Greece scrapped police protection for lawmakers from the far-right Golden Dawn party on Monday after the bodyguards did nothing while the deputies went on a rampage destroying street stands run by migrant vendors.
Led by three lawmakers, Golden Dawn supporters in black glasses and black T-shirts overturned and broke tables manned by migrants at open-air markets held on Saturday at the central Greek towns of Messolongi and Rafina.
Reacting to public criticism for police inaction, Public Order Minister Nikos Dendias said on Monday he suspended the Rafina police chief.
His ministry also said it removed the state-appointed bodyguards protecting all Golden Dawn lawmakers, saying it wanted to spare policemen the conflict of having to either protect the deputies or stopping them from illegal behaviour.
It was the first time police protection had been revoked for lawmakers, police officials said.

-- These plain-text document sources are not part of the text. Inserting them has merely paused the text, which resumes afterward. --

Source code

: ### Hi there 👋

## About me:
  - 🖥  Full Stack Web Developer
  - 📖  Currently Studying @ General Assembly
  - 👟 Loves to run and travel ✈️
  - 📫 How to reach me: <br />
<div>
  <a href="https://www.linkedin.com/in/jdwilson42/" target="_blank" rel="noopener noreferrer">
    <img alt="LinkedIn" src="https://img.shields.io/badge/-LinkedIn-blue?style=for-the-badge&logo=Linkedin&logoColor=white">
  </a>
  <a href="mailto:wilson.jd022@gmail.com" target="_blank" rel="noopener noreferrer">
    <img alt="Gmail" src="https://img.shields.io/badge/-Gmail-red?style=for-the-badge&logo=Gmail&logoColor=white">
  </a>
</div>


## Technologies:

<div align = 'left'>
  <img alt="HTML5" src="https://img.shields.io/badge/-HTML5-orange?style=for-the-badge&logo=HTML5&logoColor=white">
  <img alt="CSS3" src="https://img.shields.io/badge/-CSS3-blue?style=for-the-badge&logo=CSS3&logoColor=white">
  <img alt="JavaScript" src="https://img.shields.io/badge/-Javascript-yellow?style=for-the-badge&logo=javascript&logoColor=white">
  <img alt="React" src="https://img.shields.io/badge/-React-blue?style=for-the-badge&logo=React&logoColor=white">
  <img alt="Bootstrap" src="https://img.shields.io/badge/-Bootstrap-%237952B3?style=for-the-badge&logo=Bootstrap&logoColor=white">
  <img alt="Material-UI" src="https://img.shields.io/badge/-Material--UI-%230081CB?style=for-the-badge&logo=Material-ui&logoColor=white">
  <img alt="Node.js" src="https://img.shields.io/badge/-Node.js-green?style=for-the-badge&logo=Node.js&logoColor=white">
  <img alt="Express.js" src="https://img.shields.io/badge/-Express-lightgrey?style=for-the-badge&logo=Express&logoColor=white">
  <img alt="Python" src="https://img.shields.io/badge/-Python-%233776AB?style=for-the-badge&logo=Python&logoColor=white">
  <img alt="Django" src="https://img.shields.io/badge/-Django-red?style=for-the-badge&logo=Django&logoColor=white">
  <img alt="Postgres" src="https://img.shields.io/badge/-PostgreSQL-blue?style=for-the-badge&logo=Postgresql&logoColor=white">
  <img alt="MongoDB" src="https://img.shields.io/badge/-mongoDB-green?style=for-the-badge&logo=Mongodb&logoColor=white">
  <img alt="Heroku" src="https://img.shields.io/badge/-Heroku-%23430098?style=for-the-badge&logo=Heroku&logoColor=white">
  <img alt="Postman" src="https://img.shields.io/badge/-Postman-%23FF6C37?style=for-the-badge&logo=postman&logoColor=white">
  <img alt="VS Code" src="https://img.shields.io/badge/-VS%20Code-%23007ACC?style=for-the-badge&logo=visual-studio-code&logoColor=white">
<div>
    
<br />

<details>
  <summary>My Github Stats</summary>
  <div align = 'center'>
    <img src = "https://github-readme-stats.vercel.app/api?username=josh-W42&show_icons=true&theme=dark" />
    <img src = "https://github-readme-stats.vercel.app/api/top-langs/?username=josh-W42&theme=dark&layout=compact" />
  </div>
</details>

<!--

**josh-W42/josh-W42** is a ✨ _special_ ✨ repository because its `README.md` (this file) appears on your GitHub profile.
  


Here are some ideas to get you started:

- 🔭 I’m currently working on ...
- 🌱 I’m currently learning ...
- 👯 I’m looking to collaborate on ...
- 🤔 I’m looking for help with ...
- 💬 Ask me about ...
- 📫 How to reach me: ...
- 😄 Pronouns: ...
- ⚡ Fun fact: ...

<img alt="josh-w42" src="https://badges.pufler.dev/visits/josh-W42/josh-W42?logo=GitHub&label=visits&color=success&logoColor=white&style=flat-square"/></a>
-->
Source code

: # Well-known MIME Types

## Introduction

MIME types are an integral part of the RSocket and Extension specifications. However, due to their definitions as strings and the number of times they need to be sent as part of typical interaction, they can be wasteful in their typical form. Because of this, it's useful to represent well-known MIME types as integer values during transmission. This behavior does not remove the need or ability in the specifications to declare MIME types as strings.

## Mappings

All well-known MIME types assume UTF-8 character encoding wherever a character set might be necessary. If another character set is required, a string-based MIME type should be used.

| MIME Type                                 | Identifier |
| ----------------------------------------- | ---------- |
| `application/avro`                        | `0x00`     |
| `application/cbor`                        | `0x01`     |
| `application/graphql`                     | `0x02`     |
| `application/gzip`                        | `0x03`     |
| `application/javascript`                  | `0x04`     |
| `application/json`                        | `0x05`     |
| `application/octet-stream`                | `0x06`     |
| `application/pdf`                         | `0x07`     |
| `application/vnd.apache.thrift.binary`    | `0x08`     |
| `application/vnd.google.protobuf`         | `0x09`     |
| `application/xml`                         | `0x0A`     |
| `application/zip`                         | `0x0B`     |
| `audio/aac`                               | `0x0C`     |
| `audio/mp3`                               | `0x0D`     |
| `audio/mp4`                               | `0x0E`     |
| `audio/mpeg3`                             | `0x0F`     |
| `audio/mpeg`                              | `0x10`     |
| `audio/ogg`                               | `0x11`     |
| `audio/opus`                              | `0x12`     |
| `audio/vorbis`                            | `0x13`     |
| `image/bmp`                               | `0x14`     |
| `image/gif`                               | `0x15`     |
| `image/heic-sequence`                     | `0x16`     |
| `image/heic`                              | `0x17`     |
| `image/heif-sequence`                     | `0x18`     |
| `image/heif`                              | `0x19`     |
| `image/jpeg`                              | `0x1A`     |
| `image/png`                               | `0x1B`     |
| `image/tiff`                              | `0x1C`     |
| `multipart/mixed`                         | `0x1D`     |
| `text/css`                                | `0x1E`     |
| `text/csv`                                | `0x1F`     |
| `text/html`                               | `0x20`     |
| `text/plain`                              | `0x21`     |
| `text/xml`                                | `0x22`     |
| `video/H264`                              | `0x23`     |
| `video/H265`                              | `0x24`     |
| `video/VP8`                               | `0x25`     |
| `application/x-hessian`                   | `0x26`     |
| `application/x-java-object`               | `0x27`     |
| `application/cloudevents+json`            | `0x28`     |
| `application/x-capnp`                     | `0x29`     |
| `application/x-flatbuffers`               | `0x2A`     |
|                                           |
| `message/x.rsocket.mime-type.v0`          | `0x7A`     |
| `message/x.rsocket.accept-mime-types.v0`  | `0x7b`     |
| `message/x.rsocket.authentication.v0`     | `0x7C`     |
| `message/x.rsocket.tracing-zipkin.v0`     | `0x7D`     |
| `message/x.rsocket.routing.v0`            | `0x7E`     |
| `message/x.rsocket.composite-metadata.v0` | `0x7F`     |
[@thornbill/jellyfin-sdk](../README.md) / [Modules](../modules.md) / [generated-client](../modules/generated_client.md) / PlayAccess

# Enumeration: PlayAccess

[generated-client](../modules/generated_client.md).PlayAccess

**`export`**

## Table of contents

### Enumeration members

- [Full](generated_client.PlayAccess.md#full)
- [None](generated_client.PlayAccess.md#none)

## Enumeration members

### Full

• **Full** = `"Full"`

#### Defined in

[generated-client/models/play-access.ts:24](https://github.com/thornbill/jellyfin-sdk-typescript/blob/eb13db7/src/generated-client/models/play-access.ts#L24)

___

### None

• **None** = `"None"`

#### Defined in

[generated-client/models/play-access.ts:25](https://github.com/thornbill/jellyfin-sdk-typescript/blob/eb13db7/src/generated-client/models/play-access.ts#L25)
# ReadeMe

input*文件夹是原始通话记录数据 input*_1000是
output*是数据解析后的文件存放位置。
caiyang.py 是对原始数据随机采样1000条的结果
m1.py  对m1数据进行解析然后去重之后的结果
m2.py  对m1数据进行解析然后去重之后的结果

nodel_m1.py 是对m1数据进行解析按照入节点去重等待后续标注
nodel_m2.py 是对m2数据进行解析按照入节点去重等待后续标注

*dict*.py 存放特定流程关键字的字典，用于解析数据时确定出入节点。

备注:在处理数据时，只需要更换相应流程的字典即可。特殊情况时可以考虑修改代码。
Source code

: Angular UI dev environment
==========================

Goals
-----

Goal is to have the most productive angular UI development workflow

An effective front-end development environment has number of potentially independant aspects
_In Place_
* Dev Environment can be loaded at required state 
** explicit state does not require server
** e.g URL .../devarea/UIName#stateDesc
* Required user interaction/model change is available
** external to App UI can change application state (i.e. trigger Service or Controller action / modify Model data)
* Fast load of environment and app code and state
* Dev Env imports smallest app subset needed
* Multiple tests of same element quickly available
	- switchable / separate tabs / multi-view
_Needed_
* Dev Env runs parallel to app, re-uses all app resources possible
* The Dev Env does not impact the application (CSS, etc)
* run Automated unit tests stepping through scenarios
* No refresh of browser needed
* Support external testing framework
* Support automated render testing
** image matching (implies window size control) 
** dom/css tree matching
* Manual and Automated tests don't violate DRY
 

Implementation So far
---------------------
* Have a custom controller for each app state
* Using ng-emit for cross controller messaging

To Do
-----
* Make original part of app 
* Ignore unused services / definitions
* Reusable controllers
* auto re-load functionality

Armed bodyguards are among privileges enjoyed by all Greek lawmakers.
"The police force has decided to remove police protection for Golden Dawn members of parliament after the party announced that it will continue with violent actions and abuse of authority," the ministry said in a statement.
"The decision is aimed at protecting police guards from unintentional conflict of duty in guarding lawmakers, since their duty is to pursue and arrest violators."
Golden Dawn emerged from obscurity to win parliamentary seats in a June election, capitalising on rising anti-immigrant sentiment in austerity-torn Greece by campaigning to rid the country of all foreigners.
The party said it had checked vendors' permits and chased out foreigners who had none. "Golden Dawn members did today what the absent state should have done a long time ago," it said in a statement.
Apart cracking down on immigrants, the party offers for-Greeks-only food aid and tried to set up a blood bank only for Greeks.
The party denies it is neo-Nazi but its symbol is reminiscent of the Nazi swastika and its members have been seen giving Nazi salutes.
Golden Dawn's popularity has grown even though its leader Nikos Mihaloliakos has denied the Holocaust and its spokesman hit a female lawmaker during a television debate.
A poll published last week showed its popularity has surged to 10.5 percent, a rating that would make it Greece's third-most popular party if elections were held now.
The Association of Small Greek Vendors, which has long complained about unfair competition from street vendors without documents, hailed the party's action and urged it to do more.
"We absolutely agree (with the action), it should be widened throughout the country," the group said, according to the semi-official Athens News Agency (ANA).